Elizabeth Futrell is an associate technical officer at FHI, where she works on activities related to community-based family planning and youth sexual and reproductive health.

A study published nearly 10 years ago in Family Planning Perspectives noted an interesting trend: the modern contraceptive methods most relied upon among sexually active American teens ages 18-19 were the least effective methods for this age group. Almost nine percent of teens using highly popular oral contraceptive pills got pregnant within the first year. Male condoms yielded a 17.7 percent pregnancy rate in the same time period. Failure rates are particularly high among teens because they are less likely than adults to use these methods consistently and correctly. To make matters worse, half of condom users and one-third of pill users discontinue use within a year. Meanwhile, teen users of long-acting reversible contraceptives (LARCs)—the injectable contraceptive Depo-Provera, the intrauterine device (IUD), and the contraceptive implant—only experienced a 4.3 percent pregnancy rate within the first year. In general, among people who correctly and consistently use these LARCs, the pregnancy rate is less than one percent. However, far fewer teens rely on these methods than on pills and condoms. As a result, the U.S., with one of the worst family planning records in the developed world, experiences 800,000 annual teen pregnancies, 80 percent of which are unintended.

These trends ring true in many parts of the world, and not much has changed in the 10 years since the study described above was published. Globally, young people use less effective contraception and use contraception less consistently than adults, although unintended pregnancy often poses far more negative consequences for adolescents than adults. Adolescent girls ages 15-19 are twice as likely to die during pregnancy as women in their 20s, and the risks are much higher for girls younger than 15. In fact, pregnancy and childbirth-related complications are the leading cause of death of girls ages 15-19 worldwide, killing 70,000 girls annually and leaving millions more with lifelong disabilities or chronic ailments.

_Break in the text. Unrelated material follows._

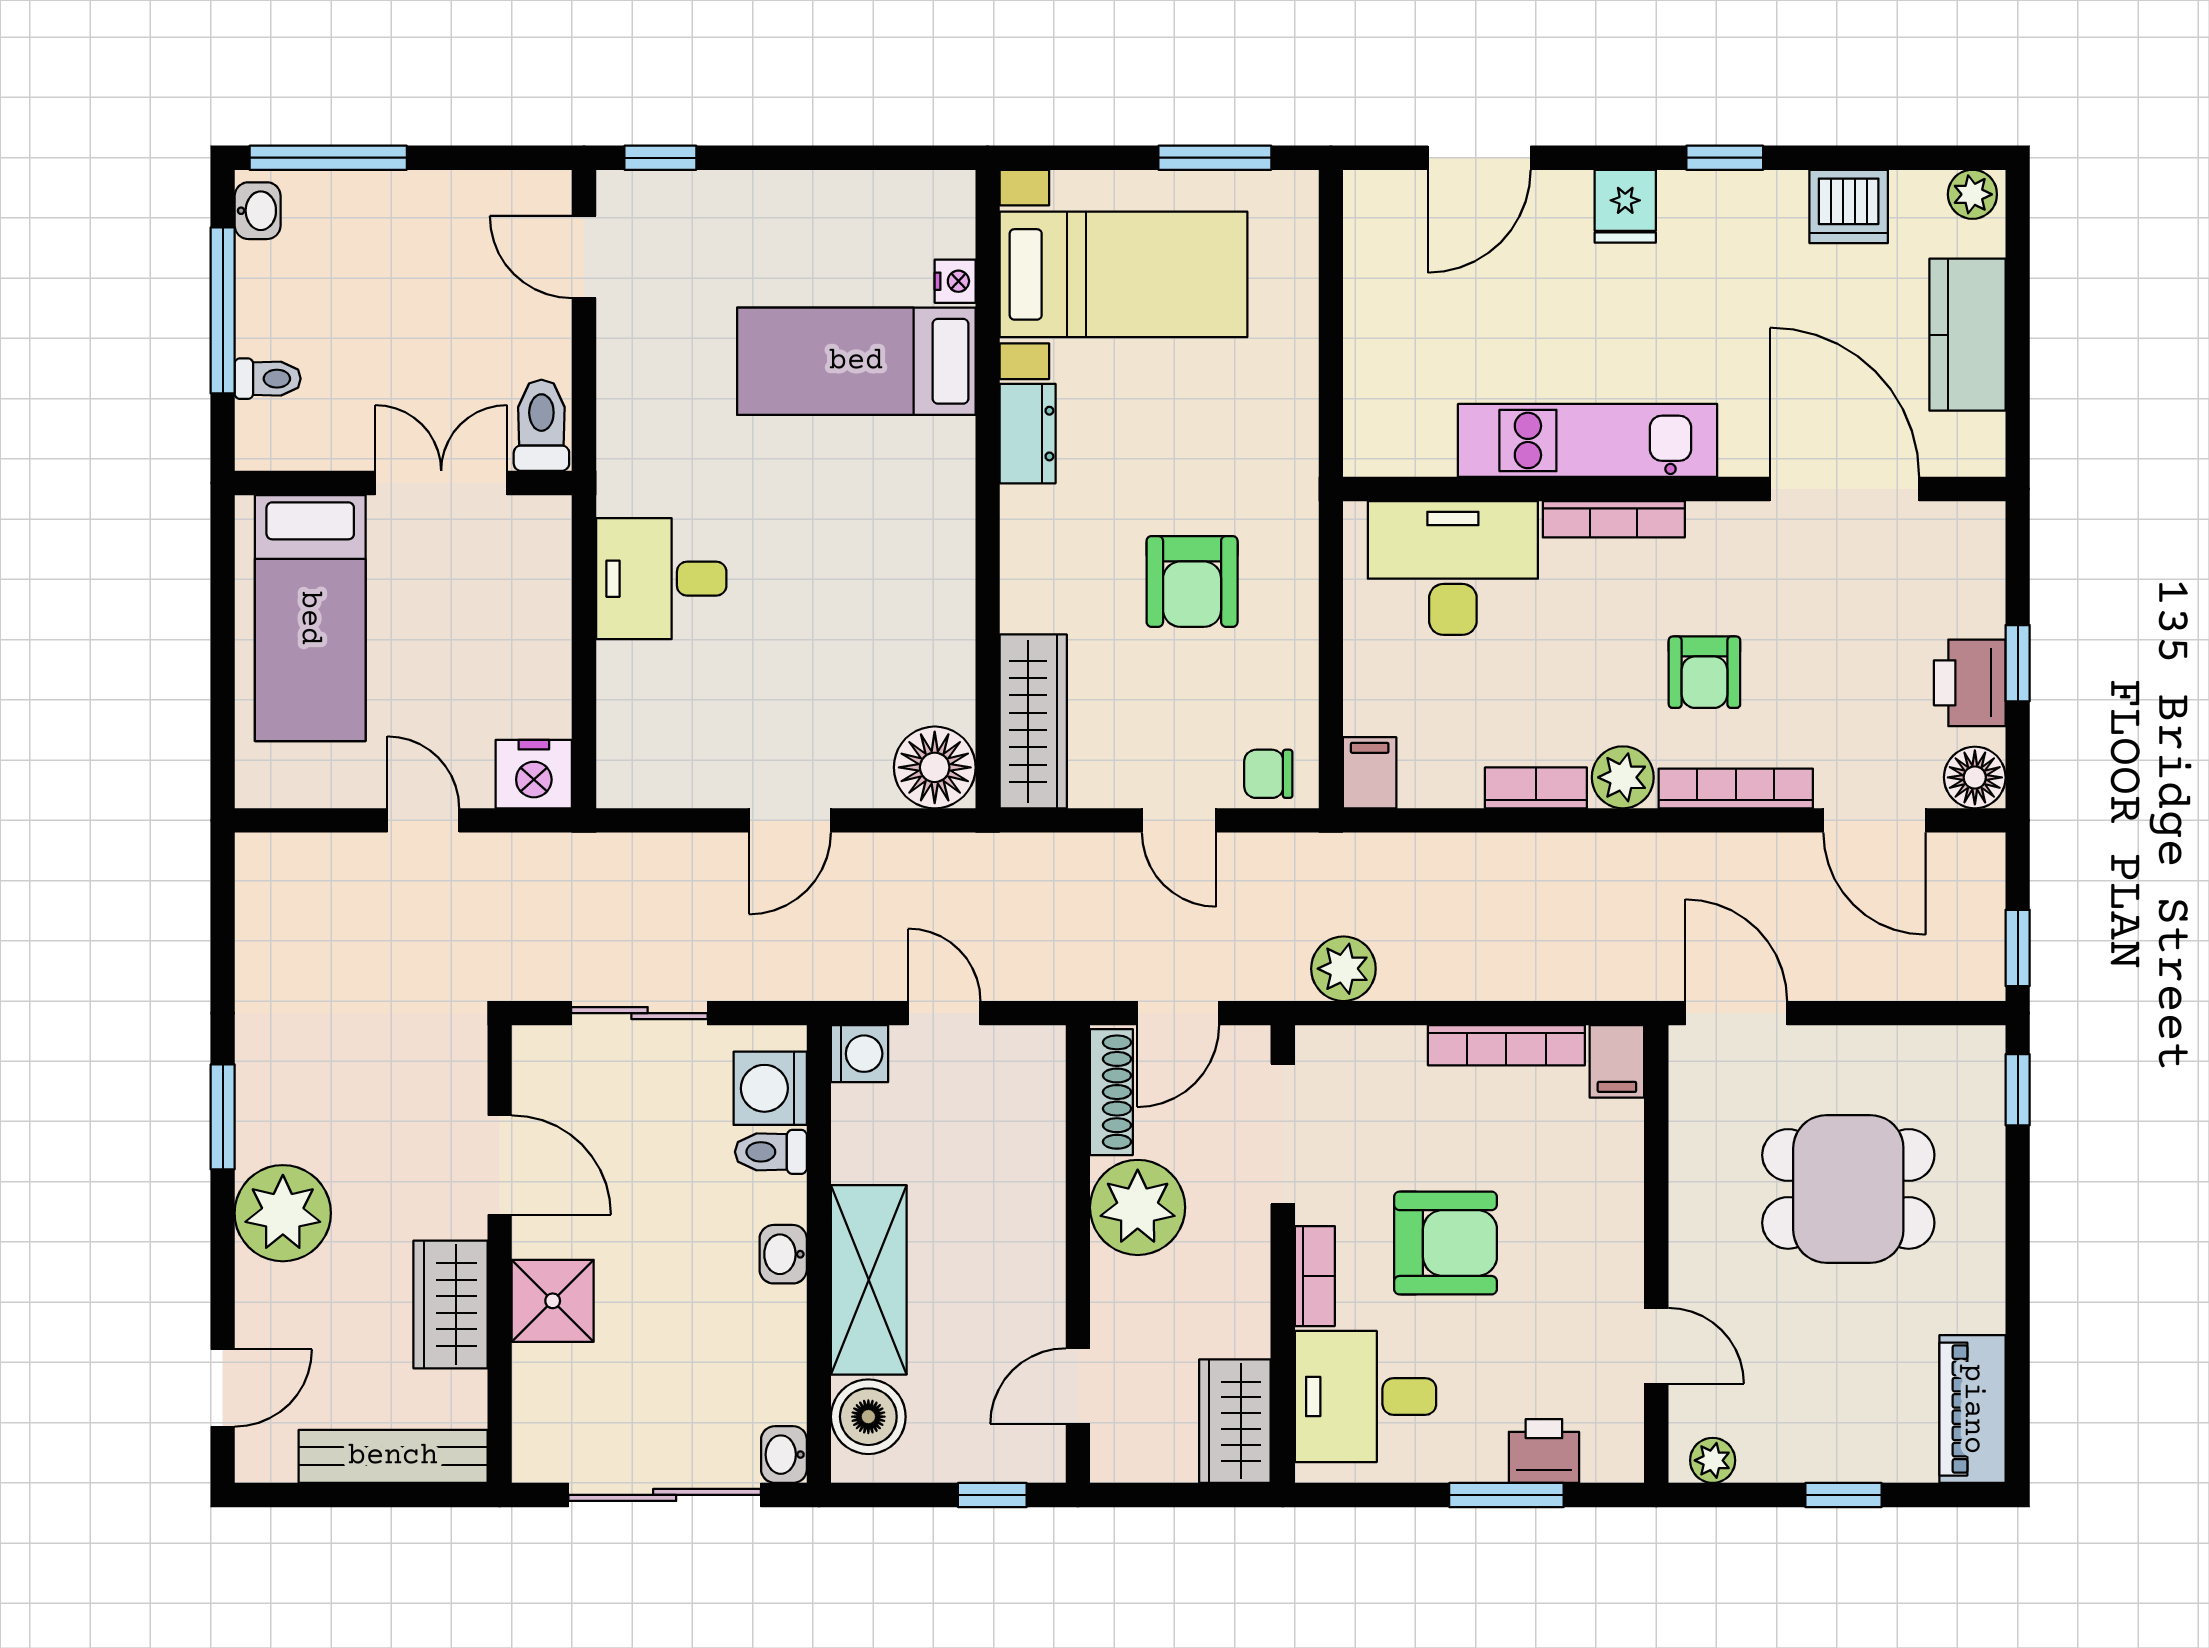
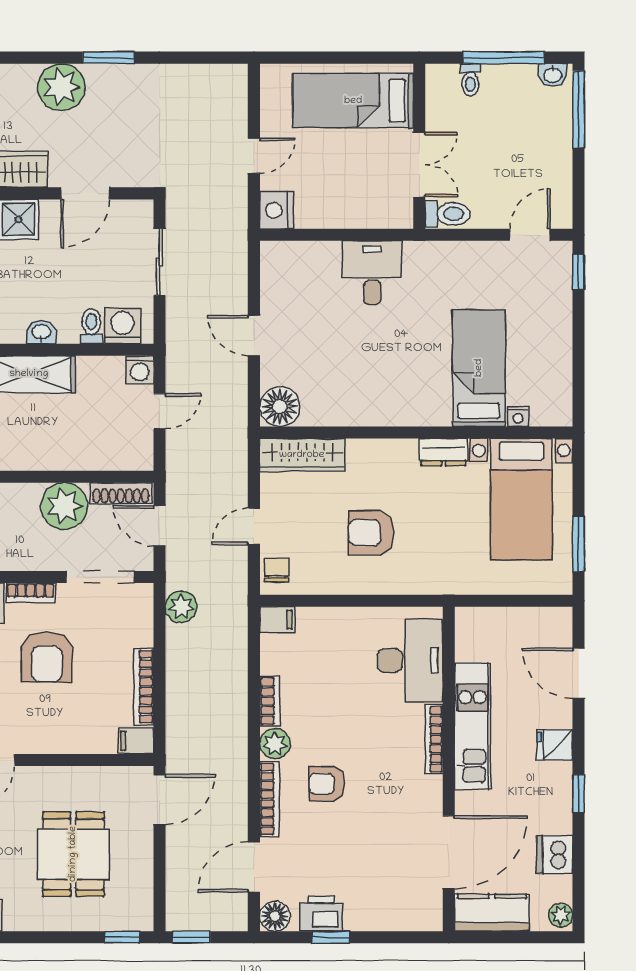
kitchen unit: (1588, 440) -> (472, 726), moved
wall: (1674, 489) -> (449, 769), moved
door: (1844, 489) -> (449, 852), moved
bookcase: (1614, 519) -> (434, 739), moved
desk: (1453, 568) -> (410, 660), moved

Yet each year, 16 million girls ages 15-19 give birth, and up to 4 million more adolescent pregnancies end in unsafe abortion.

LARCs have been proven to be highly effective, acceptable, convenient, and cost-effective, and the World Health Organization has deemed them appropriate for youth. So why aren’t more young people using LARCs? Among the barriers are:

  • Misinformation and lack of information among providers. Many providers avoid presenting IUDs as an option for young clients due to unsubstantiated concerns about risks related to STIs, infertility, postpartum use, side effects, and patient acceptability. Concerns about the negative effect of Depo-Provera on bone mineral density in adolescents are also common, although the Society of Adolescent Medicine issued a position paper in 2006 stating that the pregnancy posed greater health risks to adolescents than Depo-Provera and recommending that physicians continue to prescribe it with proper counseling to adolescents who wish to prevent pregnancy.
  • Inadequate training. Though many providers are trained to insert and remove IUDs and implants, some report a low level of comfort or experience with these tasks.
  • Low demand due to misinformation and lack of information among patients. Recent studies have shown that many women have little or no knowledge about LARCs and that unfounded concerns about their safety, effect on fertility, and side effects are widespread.
  • High up-front cost. While these methods are cost-effective in the long-term, their up-front cost is often significantly higher than that of condoms or pills.

To increase access to LARCs for young people who wish to prevent pregnancy, the public health community must conduct research to understand provider biases and youth barriers, including policies dictating access to contraception for youth. We must use these findings to develop and implement strategies to better serve the contraceptive needs of youth. We must continue to publish and promote clear, medically accurate information and training materials to bridge knowledge gaps and dispel misinformation among both providers and patients. To embrace LARCs, young people need to understand what they are and how they work. They must be able to access them and afford them. Expanding access to long-acting reversible methods for young people will drastically reduce the rate of unintended pregnancies, unsafe abortions, and maternal and infant morbidity and mortality across the world. The benefits of offering these options to young people far outweigh the risks.